To clarify, I do not believe that someone’s value or inherent worth should be subject to their intellectual development or capabilities.  Nor do I believe that someone’s value or inherent worth should be subject to their physical development or capabilities.  If moral development can be similarly hindered, impaired, or “capped”, then should I not extend the same sense of value to those who are morally challenged as I would to someone who his intellectually or physically challenged?  My instinctive reaction is NO!!!!  People who are morally impaired, but are not impaired in any other way have done this world great damage; they continue to do so.  I resist, on a strong emotional level, giving them any room for “excuses” like having a disability.

But, then my own ethics kick in.  Ethically speaking, part of the reason for not de-valuing someone with a disability is because having the disability is not their fault (this is only part of the reasoning; I’m not suggesting this is the best or most important reason).  If someone is morally challenged, and thus commits an immoral act, would it also be “not their fault?”  Not to mention (this is one of those much more important reasons) that, despite the harm they do, they still have inherent value as a fellow human being.

I’m torn.  I really am.  Emotionally, I find this “excuse” unacceptable.  Ethically and intellectually, I stand back and look at my reaction and see some of the same unreasonable prejudice flung at the friends and family I care so dearly for and write so much about.

Is being “morally challenged” a disability?  And how does the social model influence that?  Socially speaking, being morally challenged is an asset.  It lets people rationalize doing all sorts of things for the sake of self-interest.  Therefore, if the social model is exactly right, then being “morally challenged” isn’t a disability at all.  (Otherwise, I’m misunderstanding the implications of the social model, which is entirely possible.)  In fact, if the social model were to apply, then being morally developed would be the disability and all those unethical people should offer us accommodations to compensate for our lack of unethicalness.  Which, of course, is absurd on two counts:  1) I don’t want to gain advantages through mine or anyone else’s unethical behavior, which would include accommodations of this sort; 2) unethical people would not voluntarily offer accommodations of this sort and, were this line of thinking valid, ethical people would lack the power to enforce the accommodations on those uncooperative “unethicals.”

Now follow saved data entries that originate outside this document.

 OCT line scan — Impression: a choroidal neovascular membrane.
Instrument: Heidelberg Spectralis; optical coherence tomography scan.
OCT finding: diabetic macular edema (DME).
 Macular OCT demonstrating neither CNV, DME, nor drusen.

However, if there is something inherent about the state of being disabled, something that is exacerbated by the social model, then whether it is recognized as such or not being “morally challenged” would be a disability.  If so, then what does it mean?  Are people who are morally challenged fully culpable for their actions as is someone who is not morally challenged?  If not, then how would we measure that to determine what level of responsibility they hold?  Or am I simply taking a theoretical explanation of ethical behavior too far without enough evidence to justify the theory?

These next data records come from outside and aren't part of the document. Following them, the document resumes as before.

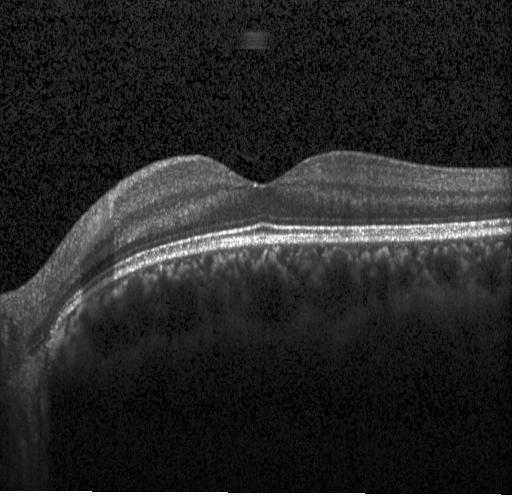
Optical coherence tomography scan. OCT finding: no evidence of CNV, DME, or drusen.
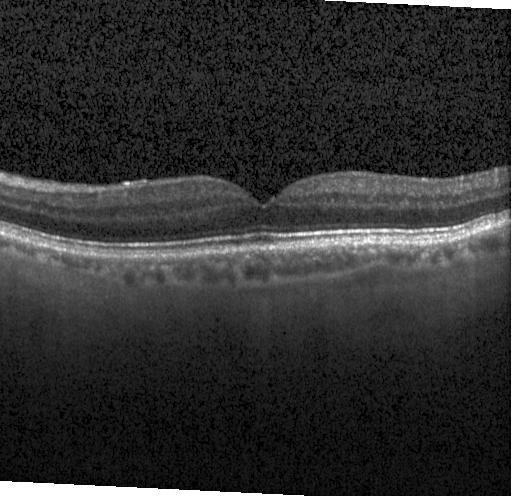

Optical coherence tomography B-scan. Spectral-domain OCT. Instrument: Heidelberg Spectralis. Centered on the fovea — Dx: no choroidal neovascularization, no diabetic macular edema, and no drusen.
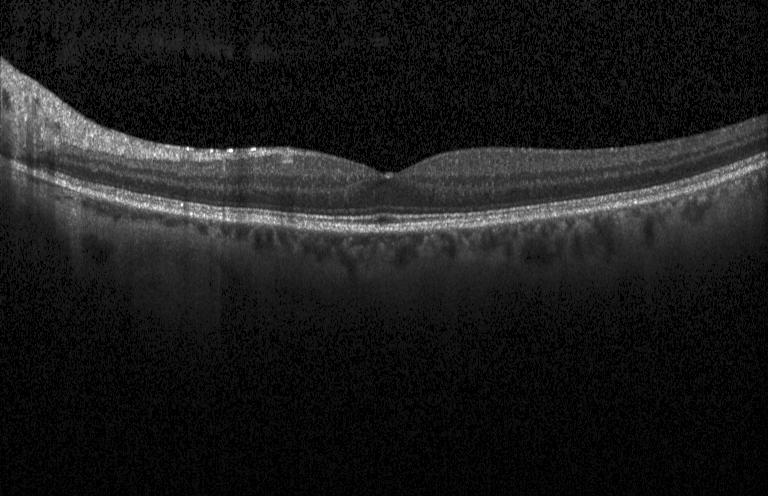 The scan shows neither CNV, DME, nor drusen.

It’s times like these when I almost wished I was a prejudiced, unethical schmuck who could cling to my beliefs even after they’ve been legitimately questioned.  This re-evaluation process takes work, and it’s rarely simple.  Am I resisting this re-evaluation on a purely emotional level or is there a real flaw with my analysis thus far?  I don’t know, so I have to pick at it and put it out there.  It would be simpler if I just accepted that my prejudice was right and good, and left it at that.  But, then again, the sheer number of people who do that is one of the things that makes this world such a difficult place to live.